By Abhisesh Silwal
Bud counts or node counts are important dormant season measurements that influence dormant pruning level decisions for yield management. Often pruners use the count of buds or nodes to decide where to prune and how many buds to retain after pruning. Additionally, bud counts are also used to calibrate mechanical pre-pruners for desired outcomes. Currently, these processes are manual and practiced sparsely using human efforts to count individual buds. So, the question under scrutiny here is if computers can excel the process of counting nodes from images.
Before answering that question let’s see how computers actually detect objects in images. Deep learning or Deep Neural Network is the current hot research topic in Computer Vision. Deep neural nets are increasingly getting popular and are taking over a lot of Artificial Intelligence tasks, including but not limited to language understanding, image recognition, and autonomous driving. A core component of deep neural nets is the Convolutional Neural Networks (CNN). In brief, CNN’s use special filters to extract features from images which the computer learns to do by itself during the training process. There are multiple layers of convolution along with other specific layers in the architecture, hence the term “Deep”. The outcome of this process is often referred to as feature maps. The localization of the objects, i.e. where the object of interest is in a given image, builds on top of this feature map. Again in short, the region of interest in the feature map, goes through a classifier (a technique to decide what type of object) and a bounding box regressors (laterally to draw a box around the object).
To detect buds from images, our vision team from CMU adopted the process described above. Deep neural networks are data driven approach and require large amount of data to train the system.
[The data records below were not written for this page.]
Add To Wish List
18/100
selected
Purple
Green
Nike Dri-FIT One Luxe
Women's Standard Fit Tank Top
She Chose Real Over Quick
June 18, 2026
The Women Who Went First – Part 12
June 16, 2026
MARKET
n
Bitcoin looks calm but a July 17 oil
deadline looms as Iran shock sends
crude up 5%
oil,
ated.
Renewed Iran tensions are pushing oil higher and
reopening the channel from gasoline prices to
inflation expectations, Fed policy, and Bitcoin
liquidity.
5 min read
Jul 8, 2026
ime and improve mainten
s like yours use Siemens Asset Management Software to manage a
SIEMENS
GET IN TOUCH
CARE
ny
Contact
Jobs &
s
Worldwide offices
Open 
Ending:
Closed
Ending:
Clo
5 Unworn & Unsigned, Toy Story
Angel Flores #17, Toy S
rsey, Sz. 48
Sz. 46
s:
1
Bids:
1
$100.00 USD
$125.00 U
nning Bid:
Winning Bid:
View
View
As described in our earlier blog, we imaged the dormant vines during the winter of 2017 and hand-labeled a large data set as training samples from multiple varieties of vines.
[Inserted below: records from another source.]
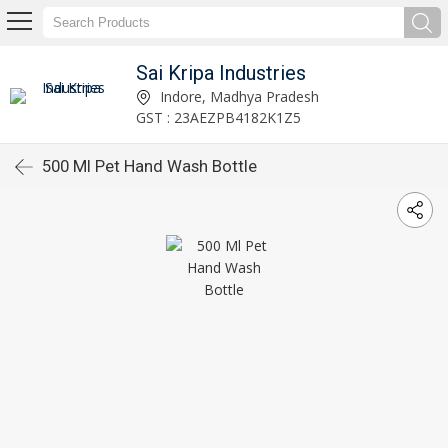
Sai Kripa Industries
Indore, Madhya Pradesh
GST : 23AEZPB4182K1Z5
500 Ml Pet Hand Wash Bottle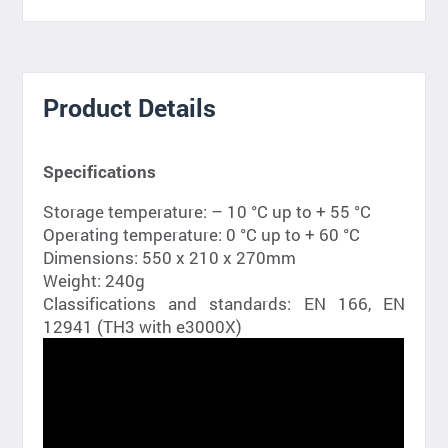
Product Details
Specifications
Storage temperature: – 10 °C up to + 55 °C
Operating temperature: 0 °C up to + 60 °C
Dimensions: 550 x 210 x 270mm
Weight: 240g
Classifications and standards: EN 166, EN
12941 (TH3 with e3000X)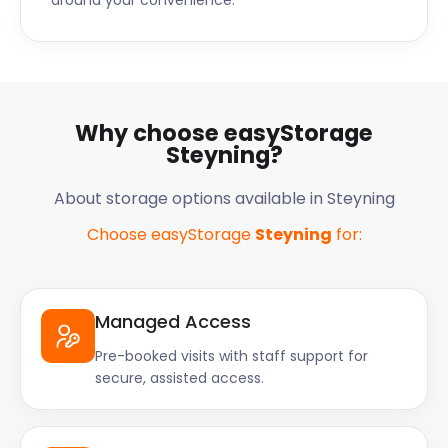
around your convenience.
Why choose easyStorage
Steyning?
About storage options available in Steyning
Choose easyStorage
Steyning
for:
Managed Access
Pre-booked visits with staff support for
secure, assisted access.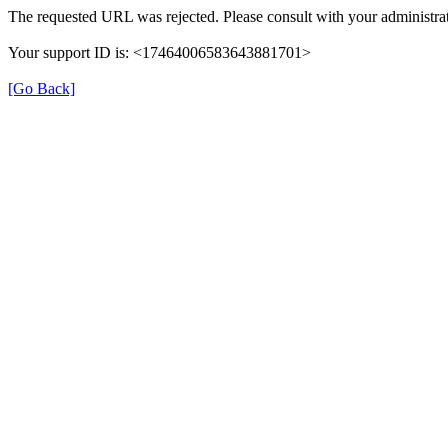
The requested URL was rejected. Please consult with your administrat
Your support ID is: <17464006583643881701>
[Go Back]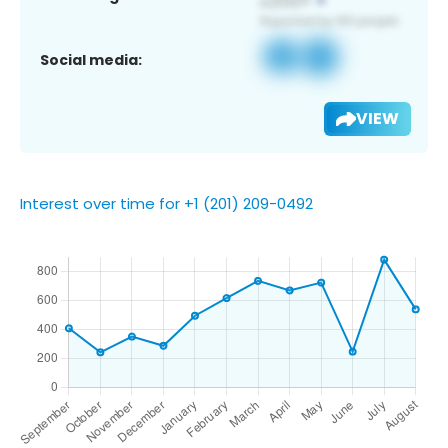
Social media:
VIEW
Interest over time for +1 (201) 209-0492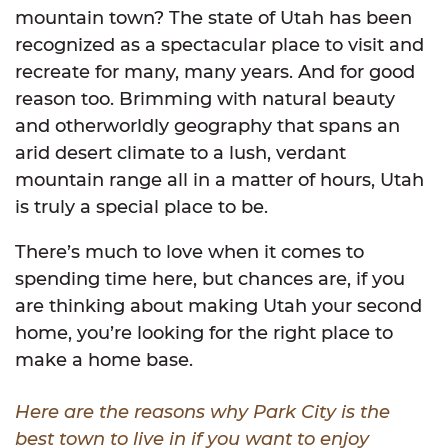
mountain town? The state of Utah has been
recognized as a spectacular place to visit and
recreate for many, many years. And for good
reason too. Brimming with natural beauty
and otherworldly geography that spans an
arid desert climate to a lush, verdant
mountain range all in a matter of hours, Utah
is truly a special place to be.
There’s much to love when it comes to
spending time here, but chances are, if you
are thinking about making Utah your second
home, you’re looking for the right place to
make a home base.
Here are the reasons why Park City is the
best town to live in if you want to enjoy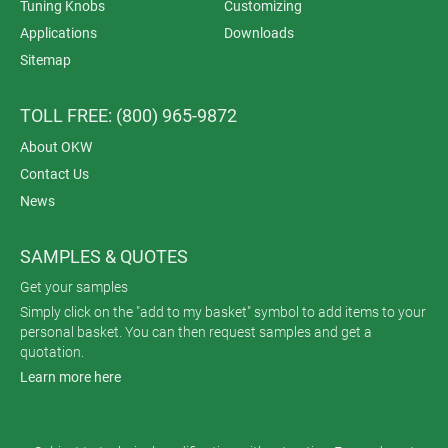
Tuning Knobs
Customizing
Applications
Downloads
Sitemap
TOLL FREE: (800) 965-9872
About OKW
Contact Us
News
SAMPLES & QUOTES
Get your samples
Simply click on the "add to my basket" symbol to add items to your
personal basket. You can then request samples and get a
quotation.
Learn more here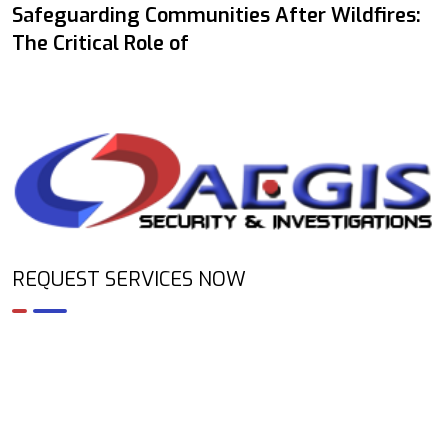
Safeguarding Communities After Wildfires:
The Critical Role of
REQUEST SERVICES NOW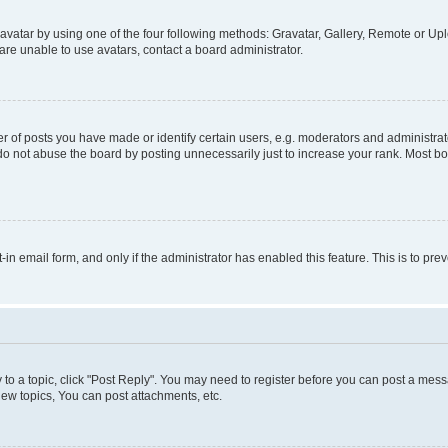
vatar by using one of the four following methods: Gravatar, Gallery, Remote or Uplo
re unable to use avatars, contact a board administrator.
f posts you have made or identify certain users, e.g. moderators and administrato
do not abuse the board by posting unnecessarily just to increase your rank. Most boa
t-in email form, and only if the administrator has enabled this feature. This is to 
y to a topic, click "Post Reply". You may need to register before you can post a messa
ew topics, You can post attachments, etc.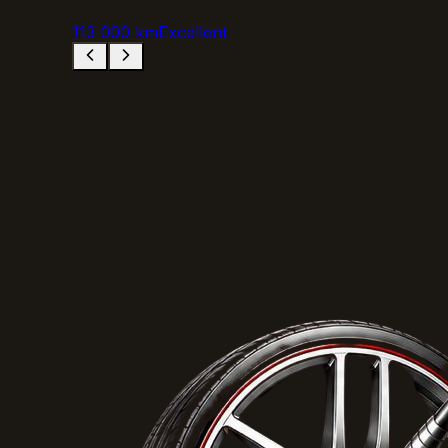
113 000 km
Excellent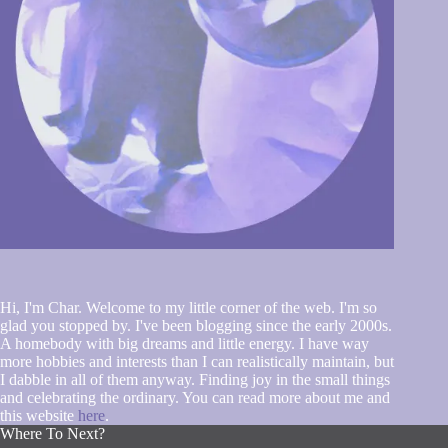
Hi, I'm Char. Welcome to my little corner of the web. I'm so
glad you stopped by. I've been blogging since the early 2000s.
A homebody with big dreams and little energy. I have way
more hobbies and interests than I can realistically maintain, but
I dabble in all of them anyway. Finding joy in the small things
and celebrating the ordinary. You can read more about me and
this website
here
.
Where To Next?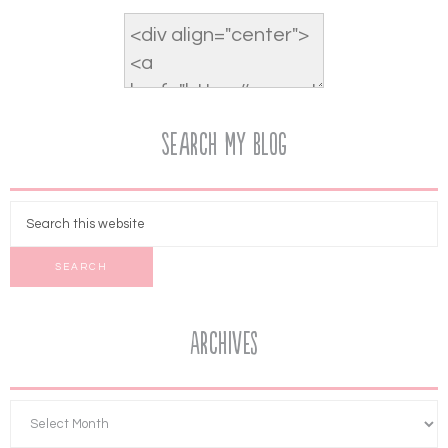
Search My Blog
Archives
Figure: The result of deep-learning based vision system for detecting buds in images. The yellow rectangle encloses an individual node. Riesling (left), Vignoles (Right).
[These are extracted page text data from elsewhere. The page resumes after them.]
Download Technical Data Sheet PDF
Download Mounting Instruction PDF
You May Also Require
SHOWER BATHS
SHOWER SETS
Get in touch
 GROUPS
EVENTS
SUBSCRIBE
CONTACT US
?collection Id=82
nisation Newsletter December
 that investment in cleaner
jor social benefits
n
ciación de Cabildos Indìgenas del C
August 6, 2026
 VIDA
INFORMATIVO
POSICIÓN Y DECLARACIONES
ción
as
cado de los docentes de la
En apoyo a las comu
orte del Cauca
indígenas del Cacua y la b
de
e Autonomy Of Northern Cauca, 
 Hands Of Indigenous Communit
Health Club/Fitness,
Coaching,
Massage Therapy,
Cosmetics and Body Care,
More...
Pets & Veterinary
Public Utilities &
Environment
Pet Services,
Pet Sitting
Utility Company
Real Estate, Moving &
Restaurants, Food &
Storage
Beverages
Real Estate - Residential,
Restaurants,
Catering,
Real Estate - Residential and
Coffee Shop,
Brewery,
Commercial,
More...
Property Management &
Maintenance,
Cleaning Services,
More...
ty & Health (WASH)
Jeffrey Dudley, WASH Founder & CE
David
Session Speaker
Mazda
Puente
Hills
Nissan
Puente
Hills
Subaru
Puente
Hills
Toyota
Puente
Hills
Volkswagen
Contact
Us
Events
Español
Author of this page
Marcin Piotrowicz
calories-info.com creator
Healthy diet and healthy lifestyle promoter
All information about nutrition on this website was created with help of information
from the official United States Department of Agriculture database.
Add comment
Typically, a node consists of a compound bud with a primary, secondary and tertiary shoot. In normal healthy vine development, we assume the primary shoot will grow and bear fruit and suppress the auxiliary shoots from growing. If the primary shoot somehow gets damaged, the auxiliary shoots can grow as replacement for the primary. However, the secondary and tertiary buds generally bear significantly less fruit compared to the primary. Thus, in this study, we assume that each node has a single compound bud which will grow one fruiting shoot. The above mentioned technique approximately requires 0.5 seconds computation time per image and typically 3 to 4 images are enough to cover an entire vine, thus significantly improving counting time. We are further testing this system at large scale at CLEREL.